De 2002 à 2015, l’Argentine a traversé une série de changements politiques, passant du gouvernement de droite de Carlos Menem au péronisme de gauche représenté par les Kirchner, puis à une présidence de droite avec Mauricio Macri, pour ensuite revenir à la gauche avec Alberto Fernandez, et finalement à l’extrême droite avec Javier Milei.

Le paysage socio-économique argentin, pratiquement depuis sa création, subit toujours le même cycle. On passe de gouvernements qui sont basés sur le péronisme, qui ont en l’occurrence des valeurs sociales à des régimes néo-libéraux. L’idéologie de droite du dernier président élu, Javier Milei, s’inscrit dans cette logique cyclique. Hugo Loiseau compare la situation économique actuelle à celle du temps de Carlos Menem.

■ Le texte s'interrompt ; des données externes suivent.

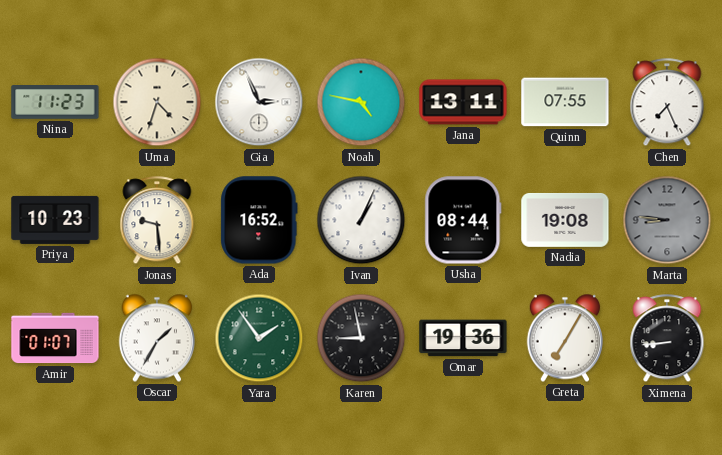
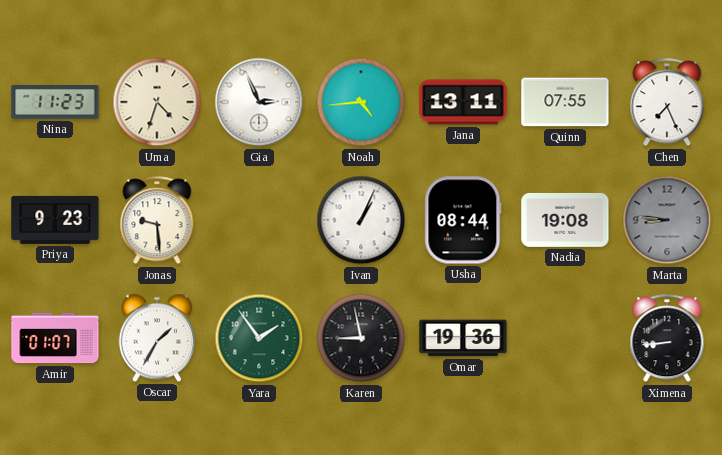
Noah: 4:47 -> 4:44
Priya: 10:23 -> 9:23
Ada: 16:52 -> none
Greta: 7:05 -> none
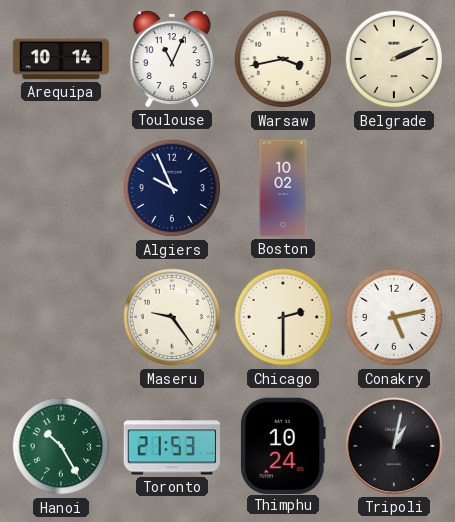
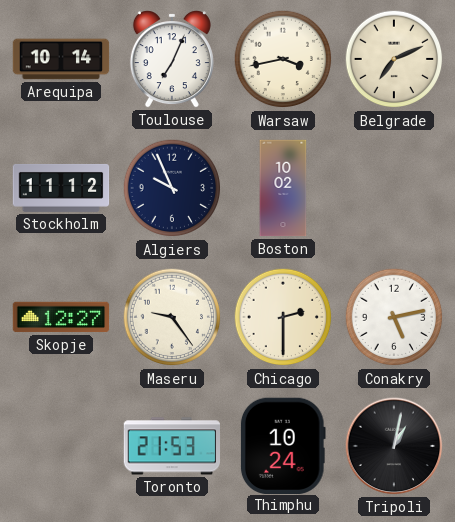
Toulouse: 11:04 -> 7:04
Belgrade: 2:11 -> 7:11
Stockholm: none -> 11:12
Skopje: none -> 12:27
Hanoi: 10:25 -> none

Comme Javier Milei, Carlos Menem avait un programme très clair de restructuration complète de l’économie qui implique la privatisation des sociétés d’État et la dollarisation de l’économie argentine, pour lui permettre d’être moins sensible aux marchés mondiaux et de s’accrocher à une monnaie forte. Cette expérience de restructuration et de dérégulation a mené à un endettement extraordinaire de l’Argentine face au Fonds monétaire international (FMI) et à une hausse fulgurante de la pauvreté. Lors de cette crise, nous avons assisté à un gel des dépôts ce qui voulait dire que les fonds des Argentins, qui étaient placés en banque, leurs étaient bloqués. C’est le cas de mon grand-père, Antonio Hernández, qui a perdu l’équivalent de 20 000 $ américains. Cet événement, on peut le dire, fut le paroxysme de la crise de 2001.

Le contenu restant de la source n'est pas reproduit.